Directions: Which lines below fall between the one containing "- potted succulent [321,963,364,1023]" and the one containing "- ceramic jug [156,240,189,296]"? Repeat them exactly, counting both of those lines, and add nothing else.

Available data:
BEGIN
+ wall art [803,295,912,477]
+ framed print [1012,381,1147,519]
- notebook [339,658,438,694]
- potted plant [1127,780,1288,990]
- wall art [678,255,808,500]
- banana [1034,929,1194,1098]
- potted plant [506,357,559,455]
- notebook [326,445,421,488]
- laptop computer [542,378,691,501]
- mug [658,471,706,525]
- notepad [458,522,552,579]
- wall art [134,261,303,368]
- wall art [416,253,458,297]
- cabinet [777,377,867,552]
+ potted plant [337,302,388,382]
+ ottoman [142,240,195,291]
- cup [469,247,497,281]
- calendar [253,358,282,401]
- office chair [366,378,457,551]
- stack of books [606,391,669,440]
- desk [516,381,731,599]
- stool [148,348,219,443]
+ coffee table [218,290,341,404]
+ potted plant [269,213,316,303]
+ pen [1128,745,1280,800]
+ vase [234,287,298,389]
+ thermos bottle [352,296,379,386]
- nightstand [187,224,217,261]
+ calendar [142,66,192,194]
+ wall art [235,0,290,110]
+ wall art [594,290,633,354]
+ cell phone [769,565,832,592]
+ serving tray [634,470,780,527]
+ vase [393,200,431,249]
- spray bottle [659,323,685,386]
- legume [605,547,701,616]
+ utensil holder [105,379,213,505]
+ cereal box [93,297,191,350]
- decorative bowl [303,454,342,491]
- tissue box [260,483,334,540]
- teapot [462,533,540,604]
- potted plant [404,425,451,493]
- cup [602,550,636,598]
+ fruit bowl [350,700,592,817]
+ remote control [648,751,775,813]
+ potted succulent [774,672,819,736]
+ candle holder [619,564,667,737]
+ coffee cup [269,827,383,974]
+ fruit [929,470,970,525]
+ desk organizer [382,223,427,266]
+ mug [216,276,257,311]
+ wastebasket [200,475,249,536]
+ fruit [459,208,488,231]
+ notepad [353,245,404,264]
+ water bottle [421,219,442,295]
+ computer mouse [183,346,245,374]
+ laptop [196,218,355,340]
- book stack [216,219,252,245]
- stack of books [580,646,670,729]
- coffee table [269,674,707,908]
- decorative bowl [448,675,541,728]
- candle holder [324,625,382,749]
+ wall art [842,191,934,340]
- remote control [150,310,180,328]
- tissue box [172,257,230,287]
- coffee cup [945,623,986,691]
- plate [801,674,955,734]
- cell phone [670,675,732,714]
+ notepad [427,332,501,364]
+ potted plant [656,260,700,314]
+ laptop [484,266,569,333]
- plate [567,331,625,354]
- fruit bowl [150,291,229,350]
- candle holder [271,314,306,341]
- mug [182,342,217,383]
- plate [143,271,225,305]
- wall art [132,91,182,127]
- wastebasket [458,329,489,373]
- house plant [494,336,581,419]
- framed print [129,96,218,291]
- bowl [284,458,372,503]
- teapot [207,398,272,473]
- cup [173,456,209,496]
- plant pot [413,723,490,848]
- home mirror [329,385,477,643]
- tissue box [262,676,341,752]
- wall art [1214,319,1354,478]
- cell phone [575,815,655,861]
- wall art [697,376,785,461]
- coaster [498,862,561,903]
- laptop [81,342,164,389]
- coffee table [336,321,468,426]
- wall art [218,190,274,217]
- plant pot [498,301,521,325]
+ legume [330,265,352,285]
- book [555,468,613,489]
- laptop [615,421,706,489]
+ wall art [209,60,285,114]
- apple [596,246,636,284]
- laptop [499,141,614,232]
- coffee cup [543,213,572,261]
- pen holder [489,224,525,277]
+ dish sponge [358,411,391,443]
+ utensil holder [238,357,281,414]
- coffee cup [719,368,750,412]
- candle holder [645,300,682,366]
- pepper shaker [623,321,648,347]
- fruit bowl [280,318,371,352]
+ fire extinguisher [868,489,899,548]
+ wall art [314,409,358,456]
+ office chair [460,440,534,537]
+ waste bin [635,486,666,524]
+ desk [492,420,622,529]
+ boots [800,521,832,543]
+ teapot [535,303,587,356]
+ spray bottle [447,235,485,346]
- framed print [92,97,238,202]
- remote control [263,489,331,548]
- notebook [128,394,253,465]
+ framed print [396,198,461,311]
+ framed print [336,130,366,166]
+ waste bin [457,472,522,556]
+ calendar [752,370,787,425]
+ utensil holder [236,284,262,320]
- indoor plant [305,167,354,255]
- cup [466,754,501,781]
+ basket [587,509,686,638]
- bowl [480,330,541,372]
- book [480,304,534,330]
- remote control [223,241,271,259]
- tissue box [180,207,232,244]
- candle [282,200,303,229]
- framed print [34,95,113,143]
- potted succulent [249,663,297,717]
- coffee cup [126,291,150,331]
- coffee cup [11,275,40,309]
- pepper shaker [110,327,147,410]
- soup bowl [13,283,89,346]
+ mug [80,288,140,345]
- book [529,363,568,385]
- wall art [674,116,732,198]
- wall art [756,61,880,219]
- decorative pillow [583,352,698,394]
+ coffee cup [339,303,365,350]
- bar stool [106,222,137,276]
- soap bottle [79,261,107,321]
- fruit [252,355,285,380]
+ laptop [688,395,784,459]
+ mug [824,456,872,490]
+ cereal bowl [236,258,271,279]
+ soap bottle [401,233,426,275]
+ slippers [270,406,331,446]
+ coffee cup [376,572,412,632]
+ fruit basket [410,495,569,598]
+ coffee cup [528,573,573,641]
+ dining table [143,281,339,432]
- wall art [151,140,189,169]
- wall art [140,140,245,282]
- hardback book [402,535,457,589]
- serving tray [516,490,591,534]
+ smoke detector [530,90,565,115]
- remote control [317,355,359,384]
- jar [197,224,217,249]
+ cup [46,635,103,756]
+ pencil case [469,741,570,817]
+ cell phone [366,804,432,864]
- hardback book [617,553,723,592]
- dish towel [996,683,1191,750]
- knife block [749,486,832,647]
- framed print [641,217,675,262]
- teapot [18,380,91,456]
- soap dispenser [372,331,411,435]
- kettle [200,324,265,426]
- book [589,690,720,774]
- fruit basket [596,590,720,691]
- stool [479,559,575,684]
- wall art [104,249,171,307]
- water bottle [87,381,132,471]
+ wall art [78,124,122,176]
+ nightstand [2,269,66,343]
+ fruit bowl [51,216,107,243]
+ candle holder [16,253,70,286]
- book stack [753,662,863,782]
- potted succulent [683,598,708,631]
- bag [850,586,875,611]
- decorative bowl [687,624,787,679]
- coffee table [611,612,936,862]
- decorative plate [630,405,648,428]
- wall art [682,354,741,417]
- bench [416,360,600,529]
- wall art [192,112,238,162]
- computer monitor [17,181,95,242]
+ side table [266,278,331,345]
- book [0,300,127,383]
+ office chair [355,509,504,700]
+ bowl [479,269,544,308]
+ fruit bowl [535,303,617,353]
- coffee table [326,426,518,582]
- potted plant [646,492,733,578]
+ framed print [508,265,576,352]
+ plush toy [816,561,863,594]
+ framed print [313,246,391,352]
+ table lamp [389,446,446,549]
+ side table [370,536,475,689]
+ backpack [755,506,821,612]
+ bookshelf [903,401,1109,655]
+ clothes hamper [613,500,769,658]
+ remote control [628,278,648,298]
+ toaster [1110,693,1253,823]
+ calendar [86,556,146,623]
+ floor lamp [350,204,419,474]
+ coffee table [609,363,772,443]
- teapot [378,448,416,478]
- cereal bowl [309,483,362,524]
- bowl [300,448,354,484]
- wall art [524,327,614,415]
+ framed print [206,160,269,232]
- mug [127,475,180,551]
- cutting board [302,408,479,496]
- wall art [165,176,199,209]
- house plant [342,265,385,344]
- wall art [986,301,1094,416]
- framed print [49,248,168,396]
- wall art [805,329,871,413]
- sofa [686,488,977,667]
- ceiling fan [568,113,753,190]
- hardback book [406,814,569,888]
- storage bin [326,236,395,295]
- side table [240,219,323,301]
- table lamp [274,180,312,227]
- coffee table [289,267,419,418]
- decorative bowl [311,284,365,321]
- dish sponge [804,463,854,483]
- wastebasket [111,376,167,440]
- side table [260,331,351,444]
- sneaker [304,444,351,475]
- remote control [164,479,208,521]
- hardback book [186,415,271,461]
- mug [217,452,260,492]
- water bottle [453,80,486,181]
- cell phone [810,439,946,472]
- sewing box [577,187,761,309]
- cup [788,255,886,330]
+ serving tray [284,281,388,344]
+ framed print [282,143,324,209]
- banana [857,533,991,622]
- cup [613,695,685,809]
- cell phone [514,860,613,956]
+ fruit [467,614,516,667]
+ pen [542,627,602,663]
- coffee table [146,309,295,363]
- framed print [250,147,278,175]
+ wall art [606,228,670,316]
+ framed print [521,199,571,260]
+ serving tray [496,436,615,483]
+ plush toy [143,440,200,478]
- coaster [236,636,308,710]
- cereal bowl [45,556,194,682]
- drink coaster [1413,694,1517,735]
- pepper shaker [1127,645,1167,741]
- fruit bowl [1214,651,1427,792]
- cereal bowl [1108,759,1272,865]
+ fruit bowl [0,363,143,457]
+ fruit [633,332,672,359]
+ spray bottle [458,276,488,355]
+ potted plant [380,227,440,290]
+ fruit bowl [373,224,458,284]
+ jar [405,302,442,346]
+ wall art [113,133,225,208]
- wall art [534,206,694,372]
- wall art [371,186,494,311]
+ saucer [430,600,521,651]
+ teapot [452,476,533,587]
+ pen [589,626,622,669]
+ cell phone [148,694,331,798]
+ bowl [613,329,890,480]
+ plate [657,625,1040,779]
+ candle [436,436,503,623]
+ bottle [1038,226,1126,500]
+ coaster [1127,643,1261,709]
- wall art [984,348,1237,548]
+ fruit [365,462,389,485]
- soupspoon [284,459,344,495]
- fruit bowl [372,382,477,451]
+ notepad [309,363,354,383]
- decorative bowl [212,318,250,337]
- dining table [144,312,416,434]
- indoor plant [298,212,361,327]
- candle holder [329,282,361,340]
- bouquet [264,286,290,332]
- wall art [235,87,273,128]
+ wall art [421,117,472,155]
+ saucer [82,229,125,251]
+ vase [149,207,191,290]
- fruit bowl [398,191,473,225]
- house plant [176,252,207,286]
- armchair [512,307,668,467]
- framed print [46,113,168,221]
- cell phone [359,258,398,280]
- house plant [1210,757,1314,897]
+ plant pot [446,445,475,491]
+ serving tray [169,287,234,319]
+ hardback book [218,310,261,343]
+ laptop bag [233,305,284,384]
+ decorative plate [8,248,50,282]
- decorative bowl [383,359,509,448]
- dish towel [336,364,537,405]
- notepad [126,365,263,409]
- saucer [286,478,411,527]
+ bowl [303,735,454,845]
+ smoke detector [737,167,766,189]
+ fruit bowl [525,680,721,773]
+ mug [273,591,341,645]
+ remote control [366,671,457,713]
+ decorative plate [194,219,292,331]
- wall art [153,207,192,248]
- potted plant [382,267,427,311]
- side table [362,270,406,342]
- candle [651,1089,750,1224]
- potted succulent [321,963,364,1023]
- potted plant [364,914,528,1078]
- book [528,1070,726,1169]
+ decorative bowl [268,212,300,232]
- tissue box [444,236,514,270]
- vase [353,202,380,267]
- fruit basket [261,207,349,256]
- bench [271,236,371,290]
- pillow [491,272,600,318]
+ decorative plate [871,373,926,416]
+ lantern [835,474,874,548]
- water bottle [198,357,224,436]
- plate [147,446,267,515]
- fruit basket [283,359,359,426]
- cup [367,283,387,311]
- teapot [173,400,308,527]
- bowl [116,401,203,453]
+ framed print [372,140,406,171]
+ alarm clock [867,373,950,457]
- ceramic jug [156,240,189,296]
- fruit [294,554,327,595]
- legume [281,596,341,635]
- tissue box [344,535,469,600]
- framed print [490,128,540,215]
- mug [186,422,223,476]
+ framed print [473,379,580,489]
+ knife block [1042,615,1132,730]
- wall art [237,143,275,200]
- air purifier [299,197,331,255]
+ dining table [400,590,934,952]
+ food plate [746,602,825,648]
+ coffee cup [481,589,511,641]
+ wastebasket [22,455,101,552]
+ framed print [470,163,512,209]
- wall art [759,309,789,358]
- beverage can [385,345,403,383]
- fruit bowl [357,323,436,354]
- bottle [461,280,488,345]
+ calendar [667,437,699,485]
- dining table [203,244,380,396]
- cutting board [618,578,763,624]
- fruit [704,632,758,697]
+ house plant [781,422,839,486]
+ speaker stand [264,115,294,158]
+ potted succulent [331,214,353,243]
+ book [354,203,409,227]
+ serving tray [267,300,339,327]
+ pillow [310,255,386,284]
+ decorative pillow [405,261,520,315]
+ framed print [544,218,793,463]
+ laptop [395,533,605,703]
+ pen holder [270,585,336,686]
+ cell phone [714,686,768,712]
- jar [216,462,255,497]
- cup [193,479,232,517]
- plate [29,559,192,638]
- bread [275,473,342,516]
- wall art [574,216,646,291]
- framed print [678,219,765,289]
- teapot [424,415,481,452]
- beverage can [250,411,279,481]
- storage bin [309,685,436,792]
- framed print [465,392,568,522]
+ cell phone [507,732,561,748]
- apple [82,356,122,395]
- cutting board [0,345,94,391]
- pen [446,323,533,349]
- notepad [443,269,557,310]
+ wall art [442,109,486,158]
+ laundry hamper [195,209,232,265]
END
Exercise response:
- potted succulent [321,963,364,1023]
- potted plant [364,914,528,1078]
- book [528,1070,726,1169]
+ decorative bowl [268,212,300,232]
- tissue box [444,236,514,270]
- vase [353,202,380,267]
- fruit basket [261,207,349,256]
- bench [271,236,371,290]
- pillow [491,272,600,318]
+ decorative plate [871,373,926,416]
+ lantern [835,474,874,548]
- water bottle [198,357,224,436]
- plate [147,446,267,515]
- fruit basket [283,359,359,426]
- cup [367,283,387,311]
- teapot [173,400,308,527]
- bowl [116,401,203,453]
+ framed print [372,140,406,171]
+ alarm clock [867,373,950,457]
- ceramic jug [156,240,189,296]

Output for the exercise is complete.